Действительно ли я любил ее?
С чего начать и что сказать в свое оправдание? Мне было тогда двенадцать лет. Вопрос, заданный выше, принадлежит к тем риторическим восклицаниям, примеры которых широко известны: да любил ли Одиссей Афину Палладу? А в самом ли деле Дон-Кихот любил Дульцинею? Или нечто подобное, хотя и совсем в другом роде: любил ли великий каббалист Ицхак Лурия Шхину? [13]13
Ицхак Лурия бен Шломо Ашкенази (1534–1572), прозванный в народе Ха-Ари Ха-Кадош (Святой Лев) – создатель одного из основных течений каббалы (так называемая Лурианская каббала). Шхина – в Талмуде и раввинистической литературе – Божественное присутствие.
[Закрыть]
В городе, где я вырос, японцы появились в качестве завоевателей: закованные в сталь, жесткие, однотипные, будто вычеканенные из одного и того же куска железа, и дисциплинированные, как автоматы. Мне не довелось познакомиться с японским народом на его собственной земле, в его собственной стране. Те японцы, которых я видел, были солдатами, офицерами, военными губернаторами, чиновниками, полицейскими и торговцами. Не стоит забывать: это были дни, когда доктрина завоевания мира Империей восходящего солнца столь успешно воплощалась в жизнь, что уже начала казаться чем-то вполне приемлемым и обыденным. Я не владел японским языком, не был знаком с сокровищами изысканного японского искусства, не видел великолепных садов, где деревья в знак смирения преклоняют свои вершины перед садовником и, подчиняясь его заботам, безропотно предают себя в умелые и нежные руки, – ничего этого я еще не успел познать и открыть для себя. Даже японская музыка, если и звучала когда-нибудь в окружавшем меня пространстве, пролетала мимо моих ушей, не будучи уловлена ими.
Однажды я гулял в парке и наткнулся на выступление традиционного японского ансамбля. В представлении принимали участие сотни исполнителей. Тут я впервые прислушался к лиричной и сдержанной, повторяющейся с упрямой монотонностью, одновременно трогательной и навязчивой японской мелодии. Музыка сопровождалась танцем, но танец настолько не сочетался с нежными звуками, настолько противоречил им, что в конечном счете мелодия совершенно стерлась из моей памяти, а осталась только вызывающая ужас картина батальона роботов, в едином ритме двигающих членами, механически повторяющих движения друг друга и лишенных малейшей тени индивидуальности. Подобную сцену сегодня можно наблюдать на каком-нибудь текстильном предприятии: вращение сотен одинаковых веретен и катушек – с той лишь разницей, что ансамбль этот не был ткацким станком, он не производил ткани, коей надлежало стать покровом для человеческого тела, а как бы выражал самую сущность огромной военной машины, которая бесстрастно вращает миллионы своих колесиков и заставляет маршировать однотипных, неотличимых друг от друга оловянных солдат, бывших, однако, когда-то давно, при своем появлении на свет, существами из плоти и крови.

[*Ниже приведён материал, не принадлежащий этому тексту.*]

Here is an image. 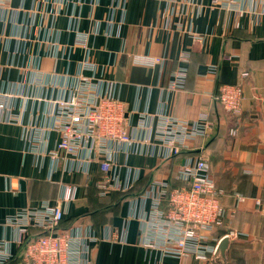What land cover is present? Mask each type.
I'll return each mask as SVG.
<instances>
[{"label":"crops","instance_id":"crops-1","mask_svg":"<svg viewBox=\"0 0 264 264\" xmlns=\"http://www.w3.org/2000/svg\"><path fill=\"white\" fill-rule=\"evenodd\" d=\"M4 2L0 242L5 245L0 256L18 254L17 228L10 218L43 202H61L71 187L76 197L62 203L63 221L82 226L93 238L88 245L92 264H220L168 256L153 226L154 198L147 195L155 182L169 190L188 187L178 170L188 157L203 156L225 210L210 243L236 232L227 264H264V0H244L232 9L212 0ZM143 58L163 62L147 66L139 62ZM86 60L95 73L83 69ZM179 70L186 71L184 86L173 90ZM81 77L90 79L97 94L111 91L124 104L137 153L132 144L112 141L105 152L94 149L91 161L88 151L78 158L62 152L51 156L60 140L57 102L70 99ZM225 84L243 88L237 119L215 98ZM202 114L208 117L206 134L163 160L162 118L193 124ZM231 128H237L235 136ZM106 159L120 184L130 180L128 191L139 194L120 205L118 193L124 191L101 194L100 163ZM151 241L154 246L146 247Z\"/></svg>","mask_w":264,"mask_h":264},{"label":"built area","instance_id":"built-area-1","mask_svg":"<svg viewBox=\"0 0 264 264\" xmlns=\"http://www.w3.org/2000/svg\"><path fill=\"white\" fill-rule=\"evenodd\" d=\"M243 1L212 0L214 4L229 9ZM0 3L5 5L4 0H0ZM139 62L155 66L163 61L161 58H143ZM83 65V69L96 72L95 65L89 60ZM247 76V72L242 73V77ZM185 77V70L177 71L170 88H182ZM92 89L90 79L81 77L70 99L57 102L58 120L55 127L60 132V140L56 149L50 152L52 157L57 158L62 152L78 158L81 152L88 151L87 159L91 161L94 149L105 152L106 145L112 141L132 144L134 153L138 152L126 127L124 104L111 91L97 94ZM215 98L230 117L237 119L240 116L244 100L241 84L222 85ZM3 107L0 103V109ZM207 119L202 114L197 122L189 124L184 120L163 117L159 136L165 151L163 160L178 155L187 141H194L198 136L205 135L209 128ZM237 132V128H231L229 134L235 136ZM100 168L104 173L99 186L102 195L111 190L125 192L130 189V180L124 186L120 184L110 159L101 161ZM128 172L132 174L131 170ZM178 177L189 186L169 190L166 183L155 182L147 191V195H152L155 202L154 220L157 222L153 223L156 228L154 230L161 232L162 247L168 256H194L199 261L211 262L221 240H216L215 244L210 243L211 234L223 225L225 210L221 204L222 191L219 190L210 173L208 161L203 156L188 157L180 166ZM138 179L137 173L134 180ZM75 197L76 189L69 187L65 189L61 202H43L38 208L20 211L10 218L9 224L15 225L18 233L16 257L24 264H92L88 245L93 238L85 233L82 226L59 229L60 222L64 219L62 203H68ZM31 227L41 230L44 235H30ZM226 236L236 240L238 234L231 231ZM4 245V242H0V252ZM145 246L151 248L154 244L151 241ZM11 259L9 255L0 256V264H8Z\"/></svg>","mask_w":264,"mask_h":264},{"label":"trees","instance_id":"trees-1","mask_svg":"<svg viewBox=\"0 0 264 264\" xmlns=\"http://www.w3.org/2000/svg\"><path fill=\"white\" fill-rule=\"evenodd\" d=\"M139 194L140 192H136V191H133V190H130V191H126V192H119L118 194H120V198H119V205L120 203H122L123 201L129 199L130 197L136 195V194ZM71 227V225H69V223L66 225L64 223V221L62 220L60 222V225H59V229L61 230H67ZM30 235H34V236H40V235H44L43 232H41V230L39 229H35V228H31L30 229ZM21 259L20 258H13L9 263H17V261L19 262Z\"/></svg>","mask_w":264,"mask_h":264},{"label":"water","instance_id":"water-1","mask_svg":"<svg viewBox=\"0 0 264 264\" xmlns=\"http://www.w3.org/2000/svg\"><path fill=\"white\" fill-rule=\"evenodd\" d=\"M233 240L229 236H224L218 243L216 252L213 257V262L227 264V252Z\"/></svg>","mask_w":264,"mask_h":264}]
</instances>
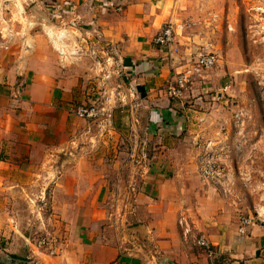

Я не мог знать тогда – и ничто не подсказало моему сердцу, – что этот зловещий танец, это мощное и угрюмое действо спустя всего десятилетие остановится, распадется, исчезнет, растает как дым, и с последним аккордом трогательной и заунывной мелодии оборвется не только ее неудачная хореографическая интерпретация, но и поступательное движение всей гигантской милитаристской машины. Я не знал и не предполагал, что решающая партия в оркестре судьбы будет принадлежать свисту атомных бомб, нацеленных на Хиросиму и Нагасаки. Я не догадывался и не подозревал, какой впечатляющий урок готовилась преподнести нам историческая драма, разыгрываемая человечеством.
Точно так же, как мои уши слышали порой японские мотивы, не схватывая их, так и глаза мои останавливались подчас на японских женщинах, не видя их и не передавая сознанию никакой информации. Эти образы не будили моего воображения и не задерживались в памяти. Исключение составила лишь одна – о ней и будет мой рассказ.
Вообще, японок, проживавших в этом оккупированном китайском городе, можно было условно разделить на три группы. К первой группе принадлежали почтенные матроны, жены высших офицеров. С головы до пят они были завернуты в цветные шелка, и лишь иногда из-под развевающегося полога двухколесной коляски, влекомой двуногой скотиной в образе обливающегося потом китайца, выглядывал невыразительный кусочек щиколотки. Китаец бежал, волоча за собой по тряской мостовой коляску, бежал, чтобы заработать на горстку риса для себя и своей семьи. С каждым днем эта задача становилась все труднее, поскольку человеку теперь приходилось выдерживать конкуренцию не только лошади, но и автомобиля, первые образцы которых в ту пору начали появляться в Китае. Но покуда душа держалась в теле, рикша бежал и вез целомудренно укутанную в шелк и спрятанную в глубине коляски даму. Эти матроны принадлежали к высшему японскому обществу.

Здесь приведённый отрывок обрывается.